According to SÄPO, the majority of these people live in major urban areas, such as Stockholm, Gothenburg, Malmö and Örebro. The number of terrorism-related intelligence tips received by SÄPO has risen three-fold in recent five years.
The rise of extremist sentiment and the availability of "personnel" are expected to facilitate a terrorist attack. According to Anders Thornberg, SÄPO now has to work faster and around the clock in order to never give terrorists a chance.
Senior terrorist researcher Magnus Ranstorp from the Swedish Defense Institute blamed the increase on the deficient preventive work against violent extremism, yet did not find the development particularly surprising.
"When the Islamic State (Daesh/ISIL/ISIS) proclaimed their caliphate, it was like releasing a genie from the bottle.
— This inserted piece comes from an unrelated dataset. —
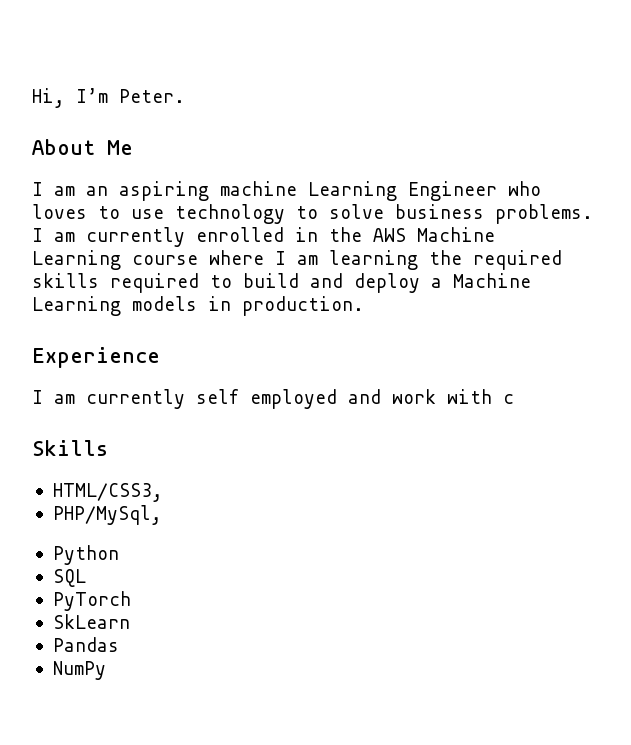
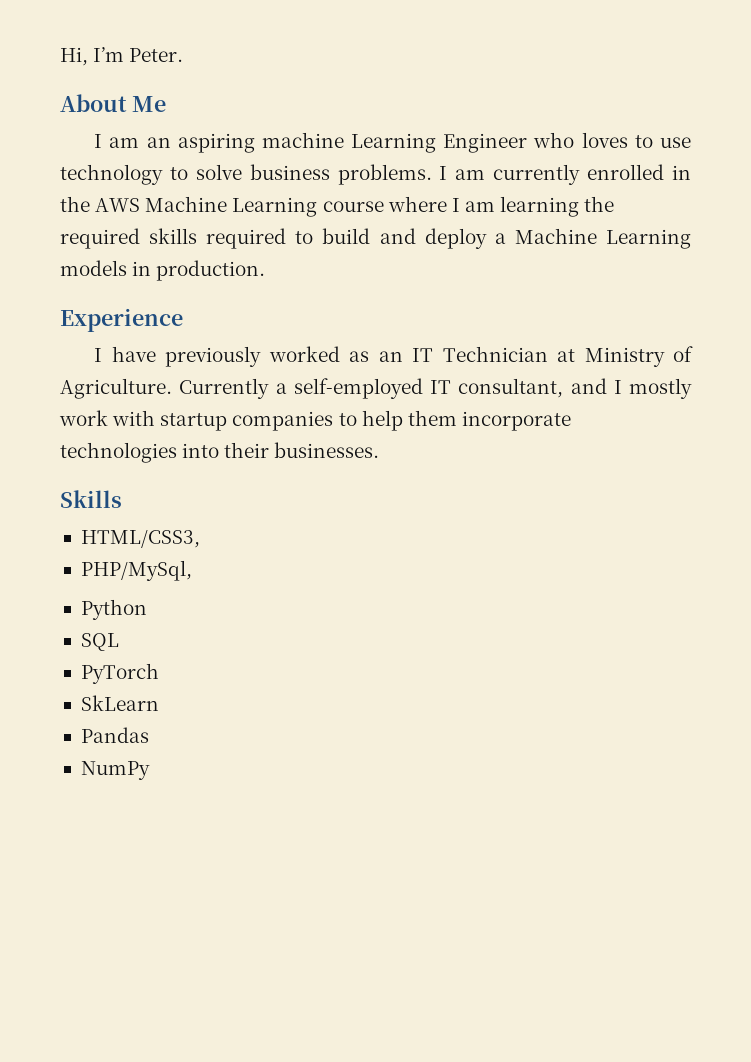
[54,389,514,409] am currently self employed and work with c -> [111,346,694,367] [60,378,692,399] [59,410,571,431] [60,442,380,463] have previously worked as an IT Technician at Ministry of Agriculture. Currently a self-employed IT consultant, and I mostly work with startup companies to help them incorporate technologies into their businesses.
It stirred a wave of support and sympathy, and Salafism gained a foothold, which was facilitated by the social media," Magnus Ranstorp told the Swedish daily Svenska Dagbladet.
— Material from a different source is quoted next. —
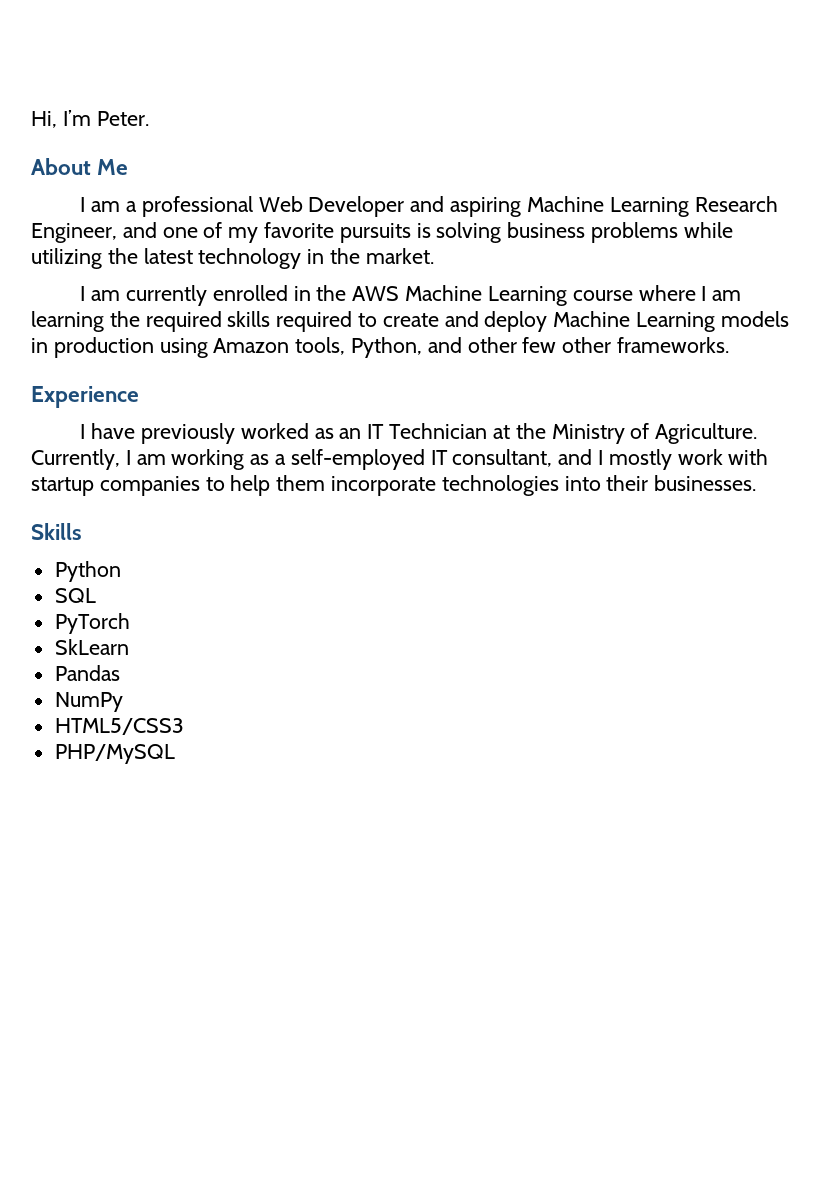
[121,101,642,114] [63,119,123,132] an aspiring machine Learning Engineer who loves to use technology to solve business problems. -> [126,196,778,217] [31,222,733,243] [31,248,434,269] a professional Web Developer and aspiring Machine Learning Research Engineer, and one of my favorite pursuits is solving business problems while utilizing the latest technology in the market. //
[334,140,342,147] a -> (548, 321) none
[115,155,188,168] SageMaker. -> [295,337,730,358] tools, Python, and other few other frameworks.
According to Ranstorp, Sweden's failed integration of newcomers is another reason for the increase in terrorist sympathizing.
"We have to break the segregation, otherwise, it can only go one way from here — to the worse," Ranstorp said.
Another previously largely overlooked threat is asylum seekers who have gone underground after being rejected. SÄPO demanded a crackdown on potential terrorists among Sweden's growing crowd of illegal immigrants. The official number of "disappeared" asylum seekers in Sweden is at least 12,000, yet the number may already be higher and is projected to rise further as Swedish bureaucrats are still processing the gigantic heap of asylum applications from recent years.
"Expulsion decisions may become vital. We seek to find individuals who are at risk of committing a terrorist attack," SÄPO boss Anders Thornberg told Swedish national broadcaster SVT.
Meanwhile, asylum seekers continue to provide the Swedish authorities with extra security risks. Between January and May, the Migration Board notified SÄPO of 353 cases posing a security threat, which led to 19 refusals of residence permits. However, not all of the people in question were expelled because of the alleged risk of the death penalty or torture in their home countries.